Ich bin Deutschland?

Ein Kommentar zur "Du bist Deutschland"-Kampagne

Egal ob Zeitung, Zeitschrift oder Fernsehen – überall, wo man der Mutmach-Kampagne „Du bist Deutschland“ begegnet, hört man auch Menschen darüber schimpfen. Aber warum soll man sich über eine Kampagne aufregen, die doch eigentlich gut gemeint ist? Schließlich ist es eine Tatsache, dass die meisten Deutschen alles schlecht reden und immer nur das halbleere Glas vor sich sehen. Bester Beweis dafür ist wohl die Kampagne selbst: Sie scheint geradezu den Nerv der deutschen Nörgler getroffen zu haben, manch einer will sogar Parallelen zur Goebbels’schen Propagandapolitik entdeckt haben.
Zugegeben, die Kampagne hätte besser umgesetzt werden können.
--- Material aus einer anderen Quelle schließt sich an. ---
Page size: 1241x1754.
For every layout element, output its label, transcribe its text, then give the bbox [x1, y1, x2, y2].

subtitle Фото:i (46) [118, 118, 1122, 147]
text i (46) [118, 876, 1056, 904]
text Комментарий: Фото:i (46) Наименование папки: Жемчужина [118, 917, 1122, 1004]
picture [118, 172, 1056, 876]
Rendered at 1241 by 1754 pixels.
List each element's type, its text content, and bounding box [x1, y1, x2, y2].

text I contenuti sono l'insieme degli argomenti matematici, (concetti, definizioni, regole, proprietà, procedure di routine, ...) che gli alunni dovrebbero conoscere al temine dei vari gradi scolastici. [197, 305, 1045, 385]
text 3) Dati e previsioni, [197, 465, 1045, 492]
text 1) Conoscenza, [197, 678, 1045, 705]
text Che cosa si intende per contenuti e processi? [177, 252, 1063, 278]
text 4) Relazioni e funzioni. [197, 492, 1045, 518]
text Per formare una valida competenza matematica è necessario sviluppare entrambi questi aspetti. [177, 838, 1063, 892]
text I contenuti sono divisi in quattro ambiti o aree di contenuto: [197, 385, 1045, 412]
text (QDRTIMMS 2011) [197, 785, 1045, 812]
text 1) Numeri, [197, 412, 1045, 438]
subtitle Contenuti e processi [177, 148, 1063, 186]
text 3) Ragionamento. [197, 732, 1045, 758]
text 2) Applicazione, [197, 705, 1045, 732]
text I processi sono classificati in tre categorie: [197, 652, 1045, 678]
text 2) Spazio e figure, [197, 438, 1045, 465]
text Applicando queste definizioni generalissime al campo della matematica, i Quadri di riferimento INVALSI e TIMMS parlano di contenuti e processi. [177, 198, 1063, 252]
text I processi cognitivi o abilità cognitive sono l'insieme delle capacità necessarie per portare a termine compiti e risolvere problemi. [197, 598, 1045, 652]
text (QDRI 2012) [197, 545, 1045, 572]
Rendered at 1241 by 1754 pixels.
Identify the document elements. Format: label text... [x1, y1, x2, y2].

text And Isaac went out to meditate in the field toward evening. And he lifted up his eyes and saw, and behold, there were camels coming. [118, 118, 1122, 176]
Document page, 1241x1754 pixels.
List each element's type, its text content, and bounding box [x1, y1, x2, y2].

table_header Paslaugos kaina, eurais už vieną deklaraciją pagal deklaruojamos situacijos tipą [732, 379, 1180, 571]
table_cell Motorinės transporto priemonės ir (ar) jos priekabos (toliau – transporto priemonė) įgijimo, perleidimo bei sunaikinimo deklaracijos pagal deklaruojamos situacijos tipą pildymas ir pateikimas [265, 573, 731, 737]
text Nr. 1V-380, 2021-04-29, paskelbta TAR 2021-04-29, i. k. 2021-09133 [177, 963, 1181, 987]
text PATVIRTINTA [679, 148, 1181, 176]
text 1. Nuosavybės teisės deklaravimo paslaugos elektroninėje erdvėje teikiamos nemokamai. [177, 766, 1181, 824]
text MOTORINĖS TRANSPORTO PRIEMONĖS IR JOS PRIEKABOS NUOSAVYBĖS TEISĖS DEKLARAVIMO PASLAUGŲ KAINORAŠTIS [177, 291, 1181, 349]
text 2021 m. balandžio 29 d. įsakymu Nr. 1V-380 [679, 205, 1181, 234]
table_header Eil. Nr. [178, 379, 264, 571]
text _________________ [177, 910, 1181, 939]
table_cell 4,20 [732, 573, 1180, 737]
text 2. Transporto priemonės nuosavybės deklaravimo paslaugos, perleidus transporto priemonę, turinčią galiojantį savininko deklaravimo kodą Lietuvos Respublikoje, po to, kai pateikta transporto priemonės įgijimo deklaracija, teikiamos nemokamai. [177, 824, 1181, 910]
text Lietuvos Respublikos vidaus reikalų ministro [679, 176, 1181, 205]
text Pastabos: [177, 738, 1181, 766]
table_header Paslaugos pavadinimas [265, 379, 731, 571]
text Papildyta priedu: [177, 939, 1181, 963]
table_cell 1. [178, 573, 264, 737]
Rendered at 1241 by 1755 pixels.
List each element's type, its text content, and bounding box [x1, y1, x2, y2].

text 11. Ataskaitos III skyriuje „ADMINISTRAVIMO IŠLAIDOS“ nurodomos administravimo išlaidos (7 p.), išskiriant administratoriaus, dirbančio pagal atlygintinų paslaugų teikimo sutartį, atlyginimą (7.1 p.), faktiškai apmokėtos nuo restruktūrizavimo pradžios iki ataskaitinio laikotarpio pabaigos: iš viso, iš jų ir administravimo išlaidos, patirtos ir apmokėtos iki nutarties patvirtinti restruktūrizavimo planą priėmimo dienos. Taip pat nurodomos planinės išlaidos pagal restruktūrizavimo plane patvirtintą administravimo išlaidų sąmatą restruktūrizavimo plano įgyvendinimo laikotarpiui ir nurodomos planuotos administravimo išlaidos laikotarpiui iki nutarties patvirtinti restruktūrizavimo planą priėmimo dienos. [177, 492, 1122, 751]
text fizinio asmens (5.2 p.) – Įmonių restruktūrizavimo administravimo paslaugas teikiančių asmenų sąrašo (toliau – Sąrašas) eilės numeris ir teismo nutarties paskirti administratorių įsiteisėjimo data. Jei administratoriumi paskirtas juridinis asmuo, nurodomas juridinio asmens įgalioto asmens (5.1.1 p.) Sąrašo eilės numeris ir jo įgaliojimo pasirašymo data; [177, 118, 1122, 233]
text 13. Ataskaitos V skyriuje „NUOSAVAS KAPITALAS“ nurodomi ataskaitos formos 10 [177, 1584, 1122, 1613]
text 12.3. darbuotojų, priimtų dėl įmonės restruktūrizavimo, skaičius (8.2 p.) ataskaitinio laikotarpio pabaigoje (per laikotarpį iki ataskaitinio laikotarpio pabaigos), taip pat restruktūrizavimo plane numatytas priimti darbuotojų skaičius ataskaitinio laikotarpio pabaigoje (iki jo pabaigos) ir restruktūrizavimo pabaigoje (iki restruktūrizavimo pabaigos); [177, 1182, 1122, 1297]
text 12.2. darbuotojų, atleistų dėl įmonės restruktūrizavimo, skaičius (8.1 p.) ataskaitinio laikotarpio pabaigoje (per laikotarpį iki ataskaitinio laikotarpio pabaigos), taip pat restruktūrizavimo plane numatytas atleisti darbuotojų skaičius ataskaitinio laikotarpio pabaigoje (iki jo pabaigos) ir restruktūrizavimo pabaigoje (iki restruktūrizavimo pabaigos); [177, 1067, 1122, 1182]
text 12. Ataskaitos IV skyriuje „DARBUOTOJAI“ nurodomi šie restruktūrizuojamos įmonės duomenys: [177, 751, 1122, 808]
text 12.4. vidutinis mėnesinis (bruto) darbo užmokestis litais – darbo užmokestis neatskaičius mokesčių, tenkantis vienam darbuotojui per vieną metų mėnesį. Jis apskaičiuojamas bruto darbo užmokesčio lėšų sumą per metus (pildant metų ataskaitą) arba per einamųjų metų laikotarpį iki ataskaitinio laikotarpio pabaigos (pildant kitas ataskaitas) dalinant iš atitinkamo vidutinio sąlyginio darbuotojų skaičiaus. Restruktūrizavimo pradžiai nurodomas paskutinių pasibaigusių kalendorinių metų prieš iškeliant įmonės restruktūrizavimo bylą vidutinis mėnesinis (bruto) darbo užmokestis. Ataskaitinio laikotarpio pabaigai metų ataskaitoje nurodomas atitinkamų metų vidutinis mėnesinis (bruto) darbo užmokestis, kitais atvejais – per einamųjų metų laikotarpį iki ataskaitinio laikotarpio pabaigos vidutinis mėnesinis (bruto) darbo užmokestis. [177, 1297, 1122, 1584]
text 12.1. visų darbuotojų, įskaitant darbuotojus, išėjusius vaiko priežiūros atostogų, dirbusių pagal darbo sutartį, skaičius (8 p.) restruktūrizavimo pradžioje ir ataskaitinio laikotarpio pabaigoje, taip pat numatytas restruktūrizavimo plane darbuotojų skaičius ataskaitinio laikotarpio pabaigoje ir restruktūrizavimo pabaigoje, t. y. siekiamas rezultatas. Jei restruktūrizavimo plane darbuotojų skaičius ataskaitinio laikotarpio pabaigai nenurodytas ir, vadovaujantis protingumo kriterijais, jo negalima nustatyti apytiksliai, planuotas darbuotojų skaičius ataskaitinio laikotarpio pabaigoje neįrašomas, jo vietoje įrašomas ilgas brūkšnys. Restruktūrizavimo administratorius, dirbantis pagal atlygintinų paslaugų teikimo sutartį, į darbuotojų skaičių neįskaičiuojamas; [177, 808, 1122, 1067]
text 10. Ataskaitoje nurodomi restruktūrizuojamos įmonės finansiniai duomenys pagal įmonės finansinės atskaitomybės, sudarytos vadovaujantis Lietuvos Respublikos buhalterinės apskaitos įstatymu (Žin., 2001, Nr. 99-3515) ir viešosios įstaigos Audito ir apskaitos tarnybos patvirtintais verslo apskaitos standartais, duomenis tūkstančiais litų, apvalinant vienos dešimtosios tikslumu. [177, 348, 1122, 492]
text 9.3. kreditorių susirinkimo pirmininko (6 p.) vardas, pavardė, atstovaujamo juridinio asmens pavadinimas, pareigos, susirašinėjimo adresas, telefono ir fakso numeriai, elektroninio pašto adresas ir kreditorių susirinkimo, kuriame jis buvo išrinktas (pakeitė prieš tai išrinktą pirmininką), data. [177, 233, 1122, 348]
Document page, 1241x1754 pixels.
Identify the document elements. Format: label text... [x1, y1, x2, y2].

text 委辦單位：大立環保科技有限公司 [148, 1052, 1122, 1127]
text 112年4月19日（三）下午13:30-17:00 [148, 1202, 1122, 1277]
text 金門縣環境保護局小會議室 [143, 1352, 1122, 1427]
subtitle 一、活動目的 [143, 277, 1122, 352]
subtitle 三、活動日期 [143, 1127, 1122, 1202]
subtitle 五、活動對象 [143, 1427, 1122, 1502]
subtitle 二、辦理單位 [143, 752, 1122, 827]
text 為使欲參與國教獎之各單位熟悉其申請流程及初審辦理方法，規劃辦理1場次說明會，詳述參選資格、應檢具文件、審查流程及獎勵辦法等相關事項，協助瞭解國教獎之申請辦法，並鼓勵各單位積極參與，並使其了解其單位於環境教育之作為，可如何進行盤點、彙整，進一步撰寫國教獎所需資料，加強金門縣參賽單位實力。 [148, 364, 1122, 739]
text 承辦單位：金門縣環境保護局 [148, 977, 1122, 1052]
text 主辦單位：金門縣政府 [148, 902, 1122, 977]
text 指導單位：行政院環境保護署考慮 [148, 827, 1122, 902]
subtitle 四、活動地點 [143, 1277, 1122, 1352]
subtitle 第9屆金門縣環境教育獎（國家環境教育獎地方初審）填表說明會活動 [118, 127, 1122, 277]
Etwas weniger Abstraktheit und stattdessen etwas Konkretes. Aber das ist nicht so wichtig, denn wir Deutschen könnten dringend einen positiven Anstoß gebrauchen, um in unserem Land etwas voranzubringen. Und wenn das die „Du bist Deutschland“-Kampagne nicht schafft, können wir nur hoffen, dass vielleicht die Fußballweltmeisterschaft im nächsten Jahr die Stimmung im Land wieder aufhellt. Wichtig wäre es.